Top of Text block
Adsorption and Self-Diffusion of R32/R1234yf in MOF-200 Nanoparticles by Molecular Dynamics Simulation

1
Key Laboratory of Low-Grade Energy Utilization Technologies and Systems, Ministry of Education, School of Energy and Power Engineering, Chongqing University, Chongqing 400030, China
2
Power China Sichuan Electric Power Engineering Co., Ltd., Chengdu 610041, China
*
Author to whom correspondence should be addressed.
Processes 2022, 10(9), 1714; https://doi.org/10.3390/pr10091714
Submission received: 4 August 2022 / Revised: 24 August 2022 / Accepted: 26 August 2022 / Published: 28 August 2022

Abstract

:
The thermophysical properties of a refrigerant can be modified via adding metal organic frameworks (MOF) to it. Understanding the adsorption–diffusion process of the mixture in MOFs at the molecular level is important to further improve the efficiency of the organic Rankine cycle. The adsorption and diffusion of R32/R1234yf in MOF-200 was investigated by molecular dynamics simulation in the present work. The results show that the number of adsorbed molecules of R32 in MOF-200 per unit mass is higher than that of R1234yf in the pure fluid adsorption system. The adsorption capacity of the mixture is lower than that of a pure working medium due to competitive adsorption. For both pure and mixed refrigerants, the adsorption heat of R32 in MOF-200 is smaller than that of R1234yf. Compared with R1234yf, the self-diffusion coefficient of R32 in MOF-200 is larger because of the lower diffusion activation energy.
Bottom of Text block
Top of Data under study
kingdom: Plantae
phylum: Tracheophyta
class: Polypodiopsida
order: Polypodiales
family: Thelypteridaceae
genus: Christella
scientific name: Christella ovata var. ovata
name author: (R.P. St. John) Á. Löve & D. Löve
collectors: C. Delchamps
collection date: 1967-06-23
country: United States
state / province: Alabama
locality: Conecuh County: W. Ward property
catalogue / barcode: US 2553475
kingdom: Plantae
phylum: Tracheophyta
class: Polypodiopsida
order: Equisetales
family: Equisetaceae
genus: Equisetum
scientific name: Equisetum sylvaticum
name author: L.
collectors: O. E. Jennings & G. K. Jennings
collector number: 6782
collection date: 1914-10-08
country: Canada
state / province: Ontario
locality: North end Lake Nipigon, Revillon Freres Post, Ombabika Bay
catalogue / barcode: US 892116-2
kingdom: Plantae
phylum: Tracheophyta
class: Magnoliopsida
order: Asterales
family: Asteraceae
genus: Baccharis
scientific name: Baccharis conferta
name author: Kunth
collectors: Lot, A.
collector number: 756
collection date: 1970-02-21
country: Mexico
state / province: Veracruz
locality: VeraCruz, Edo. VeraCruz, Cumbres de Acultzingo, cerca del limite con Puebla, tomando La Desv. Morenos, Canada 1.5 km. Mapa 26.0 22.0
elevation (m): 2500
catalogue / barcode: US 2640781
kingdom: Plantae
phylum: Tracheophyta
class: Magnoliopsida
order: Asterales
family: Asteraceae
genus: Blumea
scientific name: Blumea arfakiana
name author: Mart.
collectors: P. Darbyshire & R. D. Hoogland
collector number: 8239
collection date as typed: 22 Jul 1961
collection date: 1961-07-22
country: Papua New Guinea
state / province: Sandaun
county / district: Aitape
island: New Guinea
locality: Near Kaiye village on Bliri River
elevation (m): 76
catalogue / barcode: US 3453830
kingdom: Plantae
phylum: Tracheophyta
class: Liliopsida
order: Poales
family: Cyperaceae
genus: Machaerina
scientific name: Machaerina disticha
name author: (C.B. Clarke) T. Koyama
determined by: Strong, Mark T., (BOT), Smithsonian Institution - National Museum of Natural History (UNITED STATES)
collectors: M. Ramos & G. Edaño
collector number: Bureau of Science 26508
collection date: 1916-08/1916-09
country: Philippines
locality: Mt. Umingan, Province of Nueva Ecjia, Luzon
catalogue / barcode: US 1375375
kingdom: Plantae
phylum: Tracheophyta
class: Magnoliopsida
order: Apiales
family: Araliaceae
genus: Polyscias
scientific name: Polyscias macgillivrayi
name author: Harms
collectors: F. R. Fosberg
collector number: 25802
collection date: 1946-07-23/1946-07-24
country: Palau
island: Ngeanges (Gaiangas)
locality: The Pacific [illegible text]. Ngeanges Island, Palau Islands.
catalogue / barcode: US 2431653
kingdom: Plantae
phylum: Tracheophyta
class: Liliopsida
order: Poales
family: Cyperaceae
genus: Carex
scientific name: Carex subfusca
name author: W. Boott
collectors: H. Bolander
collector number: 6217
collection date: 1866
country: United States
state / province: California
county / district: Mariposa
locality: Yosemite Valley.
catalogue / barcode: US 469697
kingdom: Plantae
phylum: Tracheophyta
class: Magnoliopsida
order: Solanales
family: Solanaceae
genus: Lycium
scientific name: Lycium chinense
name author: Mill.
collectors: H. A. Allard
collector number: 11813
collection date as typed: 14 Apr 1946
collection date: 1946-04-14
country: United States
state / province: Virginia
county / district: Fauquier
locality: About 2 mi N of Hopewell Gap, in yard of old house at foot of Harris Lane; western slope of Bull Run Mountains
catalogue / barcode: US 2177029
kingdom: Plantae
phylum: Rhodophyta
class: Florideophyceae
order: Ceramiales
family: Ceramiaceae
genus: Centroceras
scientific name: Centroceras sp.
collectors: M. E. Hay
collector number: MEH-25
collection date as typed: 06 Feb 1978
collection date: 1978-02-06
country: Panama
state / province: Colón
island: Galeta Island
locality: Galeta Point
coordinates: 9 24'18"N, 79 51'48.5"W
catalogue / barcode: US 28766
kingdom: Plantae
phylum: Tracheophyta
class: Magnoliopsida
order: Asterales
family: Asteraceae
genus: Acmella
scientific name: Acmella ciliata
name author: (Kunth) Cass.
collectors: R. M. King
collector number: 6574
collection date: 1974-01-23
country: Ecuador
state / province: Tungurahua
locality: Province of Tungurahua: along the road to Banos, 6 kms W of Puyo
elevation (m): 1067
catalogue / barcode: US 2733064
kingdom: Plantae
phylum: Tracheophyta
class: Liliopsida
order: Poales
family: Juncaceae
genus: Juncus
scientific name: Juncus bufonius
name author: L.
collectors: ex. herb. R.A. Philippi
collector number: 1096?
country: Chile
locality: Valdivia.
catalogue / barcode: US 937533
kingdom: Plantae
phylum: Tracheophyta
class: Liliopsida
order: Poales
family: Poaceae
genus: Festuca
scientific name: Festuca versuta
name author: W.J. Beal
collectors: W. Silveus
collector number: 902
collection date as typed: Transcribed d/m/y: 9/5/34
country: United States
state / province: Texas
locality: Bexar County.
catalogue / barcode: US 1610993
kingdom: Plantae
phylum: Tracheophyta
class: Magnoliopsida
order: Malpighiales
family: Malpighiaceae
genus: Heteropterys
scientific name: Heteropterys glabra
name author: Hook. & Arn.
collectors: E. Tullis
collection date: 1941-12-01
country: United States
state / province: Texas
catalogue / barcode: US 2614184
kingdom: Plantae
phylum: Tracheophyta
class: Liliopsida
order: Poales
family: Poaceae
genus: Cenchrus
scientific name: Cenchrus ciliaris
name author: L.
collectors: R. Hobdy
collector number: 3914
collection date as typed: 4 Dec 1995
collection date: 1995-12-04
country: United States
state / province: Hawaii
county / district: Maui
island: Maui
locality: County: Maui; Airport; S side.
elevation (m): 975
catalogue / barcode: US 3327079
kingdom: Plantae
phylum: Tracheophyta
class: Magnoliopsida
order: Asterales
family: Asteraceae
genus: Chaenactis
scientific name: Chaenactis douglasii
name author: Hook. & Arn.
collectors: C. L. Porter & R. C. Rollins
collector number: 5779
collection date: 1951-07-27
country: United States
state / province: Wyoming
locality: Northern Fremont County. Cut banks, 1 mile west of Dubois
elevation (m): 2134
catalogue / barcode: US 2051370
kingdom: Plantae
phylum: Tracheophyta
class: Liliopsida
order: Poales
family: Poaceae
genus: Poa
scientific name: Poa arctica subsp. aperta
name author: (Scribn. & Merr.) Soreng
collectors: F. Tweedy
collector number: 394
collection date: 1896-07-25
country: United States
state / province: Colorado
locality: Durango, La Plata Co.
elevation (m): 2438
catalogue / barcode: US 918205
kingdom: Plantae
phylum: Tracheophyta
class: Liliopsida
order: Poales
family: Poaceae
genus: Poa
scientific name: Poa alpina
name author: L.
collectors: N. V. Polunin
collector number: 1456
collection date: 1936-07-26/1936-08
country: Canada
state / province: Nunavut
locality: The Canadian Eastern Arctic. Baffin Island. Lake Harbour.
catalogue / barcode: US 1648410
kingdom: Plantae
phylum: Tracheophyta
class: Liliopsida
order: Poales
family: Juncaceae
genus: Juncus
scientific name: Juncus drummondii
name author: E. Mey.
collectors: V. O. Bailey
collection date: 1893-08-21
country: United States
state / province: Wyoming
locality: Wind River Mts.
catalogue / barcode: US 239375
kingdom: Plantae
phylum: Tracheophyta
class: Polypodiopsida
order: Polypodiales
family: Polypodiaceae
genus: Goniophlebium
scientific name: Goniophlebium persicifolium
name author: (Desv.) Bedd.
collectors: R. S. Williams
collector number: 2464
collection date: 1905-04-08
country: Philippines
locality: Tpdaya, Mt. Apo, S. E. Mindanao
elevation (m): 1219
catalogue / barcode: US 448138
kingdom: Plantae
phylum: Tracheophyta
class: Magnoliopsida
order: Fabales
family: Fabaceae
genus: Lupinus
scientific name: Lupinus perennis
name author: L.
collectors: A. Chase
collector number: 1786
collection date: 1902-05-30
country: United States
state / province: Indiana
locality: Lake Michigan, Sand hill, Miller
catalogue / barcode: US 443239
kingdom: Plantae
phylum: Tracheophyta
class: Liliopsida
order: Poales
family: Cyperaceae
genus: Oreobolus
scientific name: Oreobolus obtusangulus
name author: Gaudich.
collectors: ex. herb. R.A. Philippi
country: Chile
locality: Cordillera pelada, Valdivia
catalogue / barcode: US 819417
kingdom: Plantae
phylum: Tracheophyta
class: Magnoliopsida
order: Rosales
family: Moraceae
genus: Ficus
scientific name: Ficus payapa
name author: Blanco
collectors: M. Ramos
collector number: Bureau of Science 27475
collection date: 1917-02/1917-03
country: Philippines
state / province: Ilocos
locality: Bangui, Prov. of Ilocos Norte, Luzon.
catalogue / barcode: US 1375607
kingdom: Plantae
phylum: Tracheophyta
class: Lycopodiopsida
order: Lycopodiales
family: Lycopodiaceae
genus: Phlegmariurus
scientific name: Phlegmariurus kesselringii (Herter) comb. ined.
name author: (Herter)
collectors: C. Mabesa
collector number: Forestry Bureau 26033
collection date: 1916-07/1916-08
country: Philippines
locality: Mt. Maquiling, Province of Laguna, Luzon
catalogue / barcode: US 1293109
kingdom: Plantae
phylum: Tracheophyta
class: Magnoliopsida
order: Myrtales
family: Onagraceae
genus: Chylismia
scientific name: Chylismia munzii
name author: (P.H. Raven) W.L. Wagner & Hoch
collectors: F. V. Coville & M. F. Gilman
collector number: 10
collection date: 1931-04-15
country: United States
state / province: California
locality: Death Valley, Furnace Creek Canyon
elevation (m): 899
Bottom of Data under study
*Activity*
List each step in the publishing timeline that the MOF-200 text records, along with its date. Use only the MOF-200 text.

*Expected output*
Submission received: 4 August 2022
Revised: 24 August 2022
Accepted: 26 August 2022
Published: 28 August 2022